У Траскина маскарад вызывал особенные, весьма деликатные воспоминания. Для него один из таких балов, на которые публика являлась в характерных костюмах и масках, стал подарком судьбы. Вернее, сначала Траскин получил сокрушительную оплеуху от графа Алексея Орлова, известного своей тяжелой рукой и могучим телосложением. Наряженный китайским мандарином Траскин имел неосторожность подшутить над графом, который и без того был чем-то сильно огорчен. Это случилось после репетиции во дворце. А уже на самом маскараде во время кадрили Траскин упал на свою огромную спину, от чего затрясся паркет и зазвенели канделябры, а император разразился неистовым хохотом. Два этих прискорбных недоразумения сделали Траскина знаменитым. Орлов, узнав, что проучил полковника Генерального штаба, взял над ним покровительство, а государь обратил на него особое внимание и возвел в звание флигель-адъютанта. Чернышев приметил Траскина еще раньше, когда тот проявил необычайное рвение, оказывая правительству услуги во время восстания декабристов на Сенатской площади.

Граббе затея с маскарадом понравилась.

– А этот Траскин чрезвычайно проворный малый – думал Граббе.

– Пусть себе усердствует, а то заплыл жиром, как свинья.



Граббе был большой охотник до подобных развлечений, когда люди скрывали лица за масками, зато открывали всю свою подноготную. Светские условности уступали место обычно тщательно скрываемым чувствам, запретные желания вырывались на волю, чины пасовали перед очарованием тайны. Но Граббе не желал отдавать пальму первенства Траскину. Балы, даже костюмированные, не могли обойтись без музыки, и Граббе призвал к себе Развадовского. Когда этот дока по музыкальной части явился, Граббе спросил:

– Маскарад знаешь?

– Так точно, ваше превосходительство, – отрапортовал музыкант.

– Докладывай.

– Там много любопытного, ваше превосходительство. И даже поучительного, – припоминал Развадовский.

– К примеру…

И Развадовский начал цитировать: О, малый он неоцененный: Семь лет он в Грузии служил, Иль послан был с каким-то генералом, Из-за угла кого-то там хватил, Пять лет сидел он под началом.

И крест на шею получил…

– Что-с?! – вскочил взбешенный Граббе.

– Да как ты смеешь?!

– Прошу прощения, ваше превосходительство, – побледнел Развадовский.

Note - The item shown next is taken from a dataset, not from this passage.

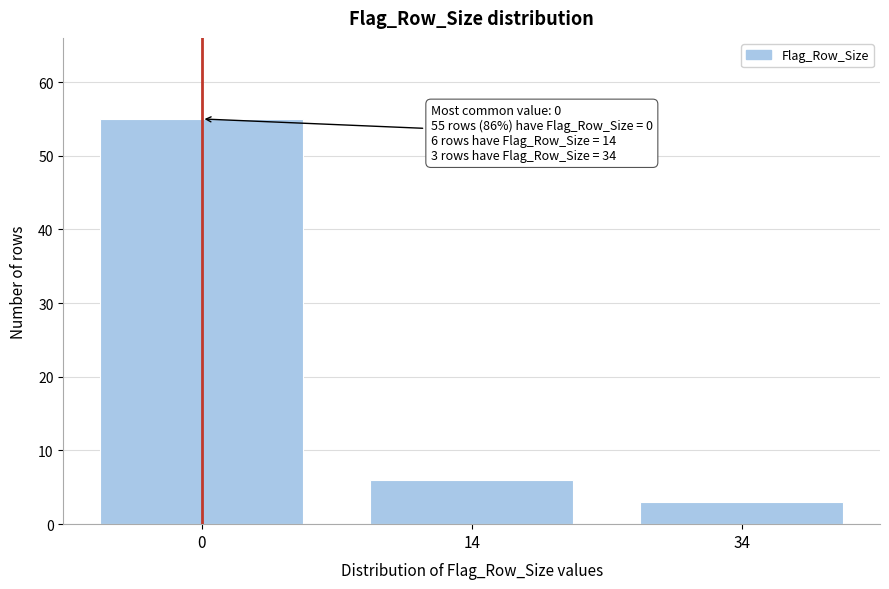

Reading left to right, extract all data points from this chart.

0=55	14=6	34=3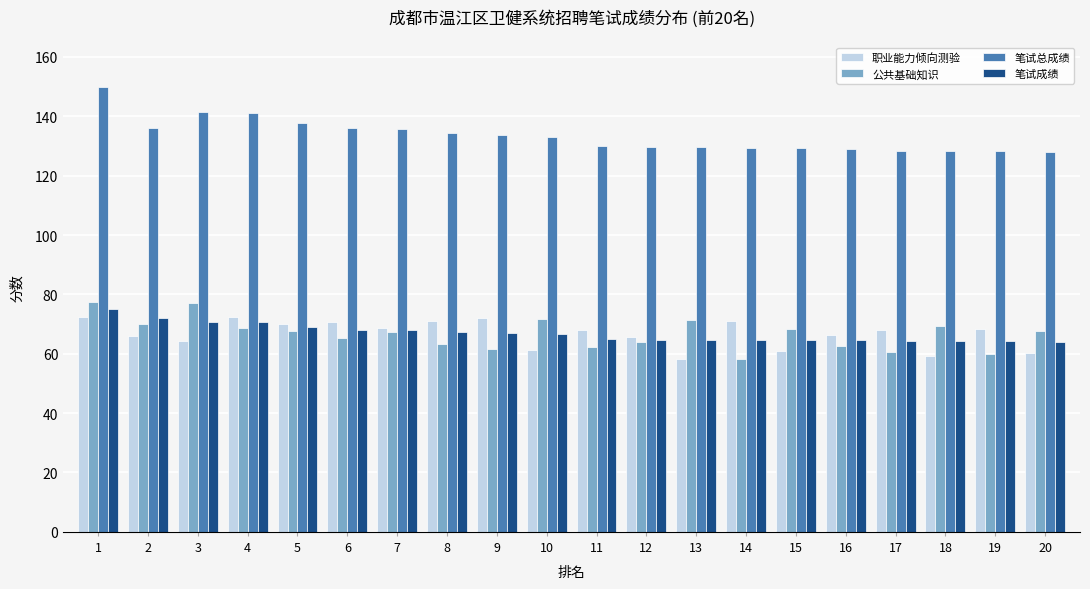

What is the value of the 笔试成绩 bar at the 15th from the left?

64.7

– Но ведь вы изволили про «Маскарад» спрашивать?

– Дас, милостивый государь. А причем же тут крест на шею? – Граббе тыкал в свой крест.

– Я его кровью заслужил, не щадя живота своего!

Но Развадовский тоже не совсем понимал генерала.

– Так я говорил… То есть… Это и есть из «Маскарада»… Из драмы Лермонтова.

– Осел! – взревел Граббе.

– Только этого пиита мне тут не хватало! Мало, что его на Кавказ сослали, его бы в каторгу, негодяя! Я тебе про настоящий маскарад толкую! Про бал! В масках!

– Ах, вот оно что, – закивал Развадовский.

– Прошу покорнейше простить, ваше превосходительство… Этот маскарад я тоже знаю. Не единожды участвовал в Польше.

– К вечеру представь программу, – велел Граббе, едва сдерживая гнев.

– А теперь прочь с глаз!

– Рад стараться! – козырнул Развадовский и исчез.

Граббе в ярости вышагивал по кабинету:

– Лермонтов! Мальчишка! Возвел Пушкина в гении, когда того убили на дуэли, и обвинил в его гибели все общество. За что и поплатился. Думал «Бородином» оправдаться, да не вышло. И битву описал кое-как, и главных людей упомянуть не соизволил. Лермонтовым при Бородино и не пахло, а Граббе там воевал, при самом Барклаеде-Толли состоял адъютантом!